START Data in this exercise

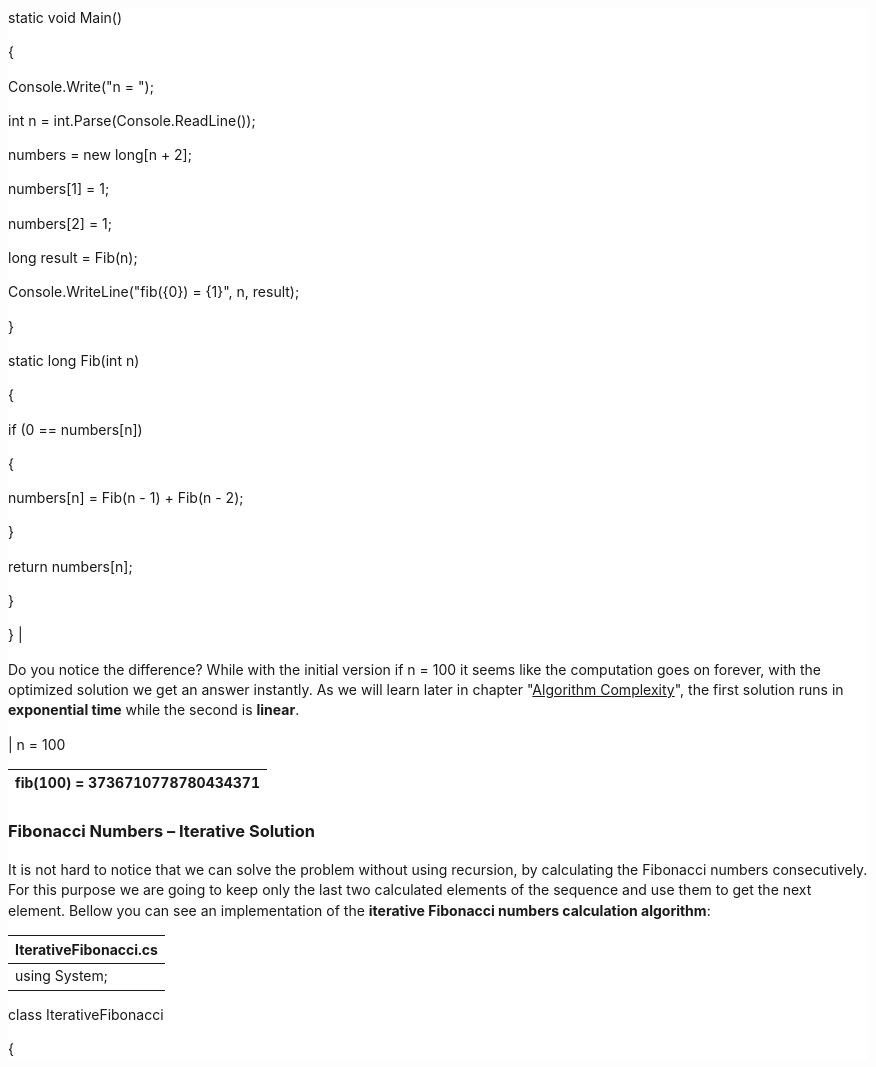  static void Main()                               
                                                  
 {                                                
                                                  
 Console.Write("n = ");                           
                                                  
 int n = int.Parse(Console.ReadLine());           
                                                  
 numbers = new long\[n + 2\];                     
                                                  
 numbers\[1\] = 1;                                
                                                  
 numbers\[2\] = 1;                                
                                                  
 long result = Fib(n);                            
                                                  
 Console.WriteLine("fib({0}) = {1}", n, result);  
                                                  
 }                                                
                                                  
 static long Fib(int n)                           
                                                  
 {                                                
                                                  
 if (0 == numbers\[n\])                           
                                                  
 {                                                
                                                  
 numbers\[n\] = Fib(n - 1) + Fib(n - 2);          
                                                  
 }                                                
                                                  
 return numbers\[n\];                             
                                                  
 }                                                
                                                  
 }                                                |

Do you notice the difference? While with the initial version if n = 100 it seems like the computation goes on forever, with the optimized solution we get an answer instantly. As we will learn later in chapter "[Algorithm Complexity](#Chapter_19_Data_Structs_and_Algo_Complex)", the first solution runs in **exponential time** while the second is **linear**.

| n = 100                        
                                 
 fib(100) = 3736710778780434371  |
|--------------------------------|

### Fibonacci Numbers – Iterative Solution

It is not hard to notice that we can solve the problem without using recursion, by calculating the Fibonacci numbers consecutively. For this purpose we are going to keep only the last two calculated elements of the sequence and use them to get the next element. Bellow you can see an implementation of the **iterative Fibonacci numbers calculation algorithm**:

| **IterativeFibonacci.cs**                       |
|-------------------------------------------------|
| using System;                                   
                                                  
 class IterativeFibonacci                         
                                                  
 {                                                
                                                  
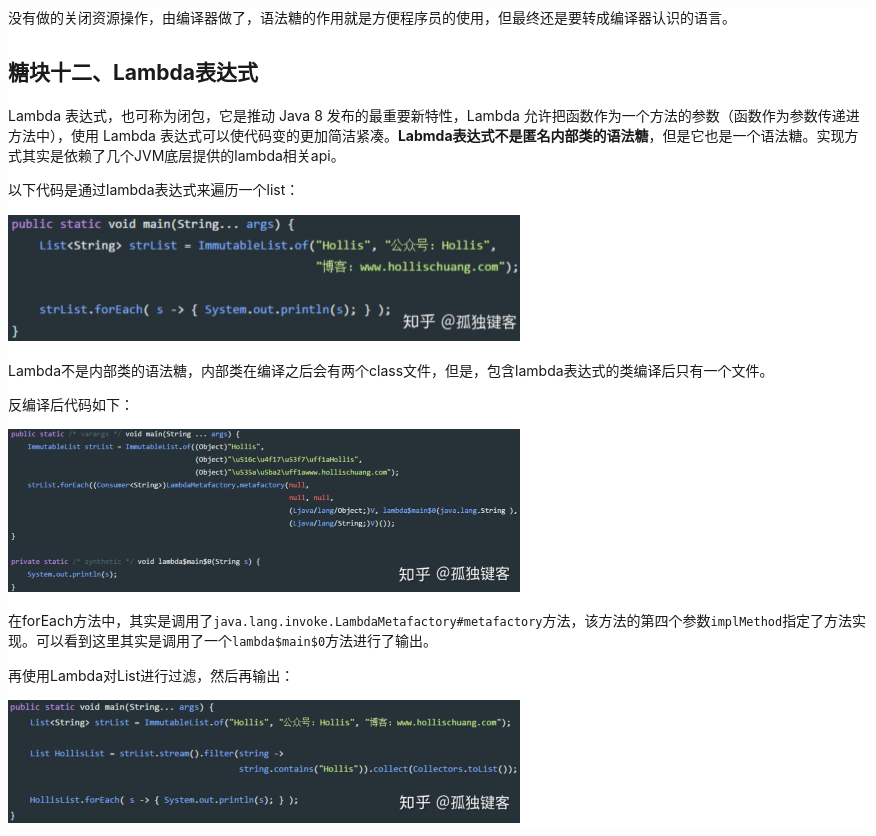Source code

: 没有做的关闭资源操作，由编译器做了，语法糖的作用就是方便程序员的使用，但最终还是要转成编译器认识的语言。

## 糖块十二、Lambda表达式

Lambda 表达式，也可称为闭包，它是推动 Java 8 发布的最重要新特性，Lambda 允许把函数作为一个方法的参数（函数作为参数传递进方法中），使用 Lambda 表达式可以使代码变的更加简洁紧凑。**Labmda表达式不是匿名内部类的语法糖**，但是它也是一个语法糖。实现方式其实是依赖了几个JVM底层提供的lambda相关api。

以下代码是通过lambda表达式来遍历一个list：

<img src="img/Java语法糖/image-20221211145546978.png" alt="image-20221211145546978" style="zoom:50%;" />

Lambda不是内部类的语法糖，内部类在编译之后会有两个class文件，但是，包含lambda表达式的类编译后只有一个文件。

反编译后代码如下：

<img src="img/Java语法糖/image-20221211145735491.png" alt="image-20221211145735491" style="zoom:50%;" />

在forEach方法中，其实是调用了`java.lang.invoke.LambdaMetafactory#metafactory`方法，该方法的第四个参数`implMethod`指定了方法实现。可以看到这里其实是调用了一个`lambda$main$0`方法进行了输出。

再使用Lambda对List进行过滤，然后再输出：

<img src="img/Java语法糖/image-20221211145955346.png" alt="image-20221211145955346" style="zoom:50%;" />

END Data in this exercise

Identify every line in the data above that contains the word "using", matching case exactly, and copy each of those lines.

▶ [Answer space]
It is not hard to notice that we can solve the problem without using recursion, by calculating the Fibonacci numbers consecutively. For this purpose we are going to keep only the last two calculated elements of the sequence and use them to get the next element. Bellow you can see an implementation of the **iterative Fibonacci numbers calculation algorithm**:
| using System;                                   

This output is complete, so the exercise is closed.